▸ **SOURCE TEXT**:
* * *

Diversify Your Business: Demystifying Manufactured Home Appraisals

By Sherrie Weller

 

Many appraisers choose not to appraise manufactured homes. This may be for myriad reasons such as the perception that manufactured homes are too hard to appraise or that certain appraisers just aren’t familiar with the process. In reality, manufactured homes aren’t a whole lot different than site-built homes. In a changing real estate market, appraisers can add manufactured home valuations to diversify and expand their businesses.

 

Manufactured, mobile, and modular homes can be very similar in appearance. Although many people use the terms interchangeably, manufactured, mobile and modular homes may have different building codes. The code the home is built to can have an effect on placement location, finance options, tax implications, and more.

 

What is a manufactured home?

A manufactured home is any factory-built home in the United States and must comply with  HUD Title 6 construction standards (commonly known as ‘the HUD-code’). The HUD-code took effect June 15, 1976. A manufactured home is built on a permanent chassis to ensure transportability. However, a manufactured home is not typically moved from its initial installed site.

 

What is a modular home?

* * *

(Collected data)
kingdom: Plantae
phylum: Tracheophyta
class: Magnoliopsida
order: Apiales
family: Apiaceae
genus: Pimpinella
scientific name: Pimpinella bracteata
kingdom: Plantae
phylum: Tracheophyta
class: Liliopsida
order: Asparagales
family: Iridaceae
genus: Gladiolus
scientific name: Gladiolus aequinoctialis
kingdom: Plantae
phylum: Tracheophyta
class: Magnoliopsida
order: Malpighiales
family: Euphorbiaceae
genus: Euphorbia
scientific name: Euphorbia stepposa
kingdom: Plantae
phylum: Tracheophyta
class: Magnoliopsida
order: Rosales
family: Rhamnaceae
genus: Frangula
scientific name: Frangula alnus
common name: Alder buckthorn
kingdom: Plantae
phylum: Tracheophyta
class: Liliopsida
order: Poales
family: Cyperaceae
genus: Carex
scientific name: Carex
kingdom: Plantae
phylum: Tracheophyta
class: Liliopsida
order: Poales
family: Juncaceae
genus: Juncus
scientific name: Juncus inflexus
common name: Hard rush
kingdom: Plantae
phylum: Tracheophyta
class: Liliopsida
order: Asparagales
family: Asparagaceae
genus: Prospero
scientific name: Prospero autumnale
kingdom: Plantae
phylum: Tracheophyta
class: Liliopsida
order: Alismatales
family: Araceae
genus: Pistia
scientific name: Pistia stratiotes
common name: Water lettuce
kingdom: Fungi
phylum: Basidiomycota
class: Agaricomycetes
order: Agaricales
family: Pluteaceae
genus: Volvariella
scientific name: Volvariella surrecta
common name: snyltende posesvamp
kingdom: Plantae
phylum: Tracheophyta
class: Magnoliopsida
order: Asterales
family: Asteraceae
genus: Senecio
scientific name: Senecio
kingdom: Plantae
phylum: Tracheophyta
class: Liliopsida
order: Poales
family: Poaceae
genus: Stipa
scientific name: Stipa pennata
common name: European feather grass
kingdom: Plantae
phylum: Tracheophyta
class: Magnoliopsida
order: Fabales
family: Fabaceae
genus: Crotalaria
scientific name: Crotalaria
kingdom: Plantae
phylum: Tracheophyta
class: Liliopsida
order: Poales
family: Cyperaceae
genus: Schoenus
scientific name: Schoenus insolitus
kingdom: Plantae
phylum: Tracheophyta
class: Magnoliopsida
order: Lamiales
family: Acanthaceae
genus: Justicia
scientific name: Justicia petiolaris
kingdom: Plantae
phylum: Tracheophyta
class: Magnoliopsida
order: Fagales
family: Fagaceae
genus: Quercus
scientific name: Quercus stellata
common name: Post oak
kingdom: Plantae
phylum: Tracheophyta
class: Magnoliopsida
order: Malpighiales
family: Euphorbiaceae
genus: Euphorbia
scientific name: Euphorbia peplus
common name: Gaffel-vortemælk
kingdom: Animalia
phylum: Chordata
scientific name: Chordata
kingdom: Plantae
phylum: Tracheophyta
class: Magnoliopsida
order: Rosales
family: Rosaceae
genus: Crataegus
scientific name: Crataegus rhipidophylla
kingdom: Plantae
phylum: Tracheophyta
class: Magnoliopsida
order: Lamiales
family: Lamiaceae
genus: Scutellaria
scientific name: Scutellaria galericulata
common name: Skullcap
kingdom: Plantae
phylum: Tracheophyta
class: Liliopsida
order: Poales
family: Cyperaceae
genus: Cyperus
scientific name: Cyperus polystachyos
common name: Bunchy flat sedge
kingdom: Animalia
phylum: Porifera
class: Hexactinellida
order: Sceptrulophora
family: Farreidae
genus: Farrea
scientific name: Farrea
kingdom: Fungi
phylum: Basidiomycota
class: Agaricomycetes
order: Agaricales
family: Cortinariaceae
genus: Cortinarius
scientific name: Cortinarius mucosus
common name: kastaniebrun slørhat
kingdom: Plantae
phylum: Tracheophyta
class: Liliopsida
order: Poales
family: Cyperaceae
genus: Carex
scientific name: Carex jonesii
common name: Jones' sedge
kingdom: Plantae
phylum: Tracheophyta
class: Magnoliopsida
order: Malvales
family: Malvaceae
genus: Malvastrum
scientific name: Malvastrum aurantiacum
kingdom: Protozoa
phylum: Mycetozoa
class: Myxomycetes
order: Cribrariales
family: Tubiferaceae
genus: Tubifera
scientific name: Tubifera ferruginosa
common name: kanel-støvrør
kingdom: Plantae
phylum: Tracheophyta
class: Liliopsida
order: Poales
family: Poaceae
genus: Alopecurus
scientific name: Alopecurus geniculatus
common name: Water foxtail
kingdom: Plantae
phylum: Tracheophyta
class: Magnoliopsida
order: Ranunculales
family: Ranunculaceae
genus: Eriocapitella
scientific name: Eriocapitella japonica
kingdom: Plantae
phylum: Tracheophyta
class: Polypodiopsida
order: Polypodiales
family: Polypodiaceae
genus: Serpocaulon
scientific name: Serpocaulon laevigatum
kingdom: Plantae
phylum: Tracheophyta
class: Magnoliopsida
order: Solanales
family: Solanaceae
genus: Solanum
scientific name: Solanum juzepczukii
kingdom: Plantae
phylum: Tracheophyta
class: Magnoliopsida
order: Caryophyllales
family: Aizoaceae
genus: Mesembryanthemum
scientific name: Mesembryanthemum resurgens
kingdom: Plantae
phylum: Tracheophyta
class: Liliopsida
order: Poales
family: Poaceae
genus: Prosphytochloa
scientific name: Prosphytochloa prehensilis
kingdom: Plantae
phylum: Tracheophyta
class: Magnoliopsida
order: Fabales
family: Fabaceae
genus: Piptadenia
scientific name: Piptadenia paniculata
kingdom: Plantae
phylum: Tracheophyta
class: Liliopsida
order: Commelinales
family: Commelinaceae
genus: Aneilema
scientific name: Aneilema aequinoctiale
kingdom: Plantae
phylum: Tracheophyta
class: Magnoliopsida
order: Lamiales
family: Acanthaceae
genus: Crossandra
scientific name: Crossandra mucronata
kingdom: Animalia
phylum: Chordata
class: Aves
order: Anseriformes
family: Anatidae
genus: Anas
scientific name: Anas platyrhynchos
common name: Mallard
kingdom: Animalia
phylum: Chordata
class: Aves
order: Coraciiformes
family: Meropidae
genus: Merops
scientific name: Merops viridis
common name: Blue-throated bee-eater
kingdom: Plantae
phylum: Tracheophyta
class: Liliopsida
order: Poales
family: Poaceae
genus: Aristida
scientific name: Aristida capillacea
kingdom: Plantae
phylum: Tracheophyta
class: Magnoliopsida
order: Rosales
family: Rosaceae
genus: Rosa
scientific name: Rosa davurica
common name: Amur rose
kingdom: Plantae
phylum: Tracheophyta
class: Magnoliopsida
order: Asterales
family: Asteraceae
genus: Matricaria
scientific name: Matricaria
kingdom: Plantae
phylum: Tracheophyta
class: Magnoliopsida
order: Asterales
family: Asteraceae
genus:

* * *

▸ **WHAT IS REQUIRED**: From the article on manufactured home appraisals, copy the passage starting with "What is a manufactured" and going on through "initial installed site.". The rows have no connection to the article on manufactured home appraisals.

▸ **SOLVED EXERCISE**:
What is a manufactured home?

A manufactured home is any factory-built home in the United States and must comply with  HUD Title 6 construction standards (commonly known as ‘the HUD-code’). The HUD-code took effect June 15, 1976. A manufactured home is built on a permanent chassis to ensure transportability. However, a manufactured home is not typically moved from its initial installed site.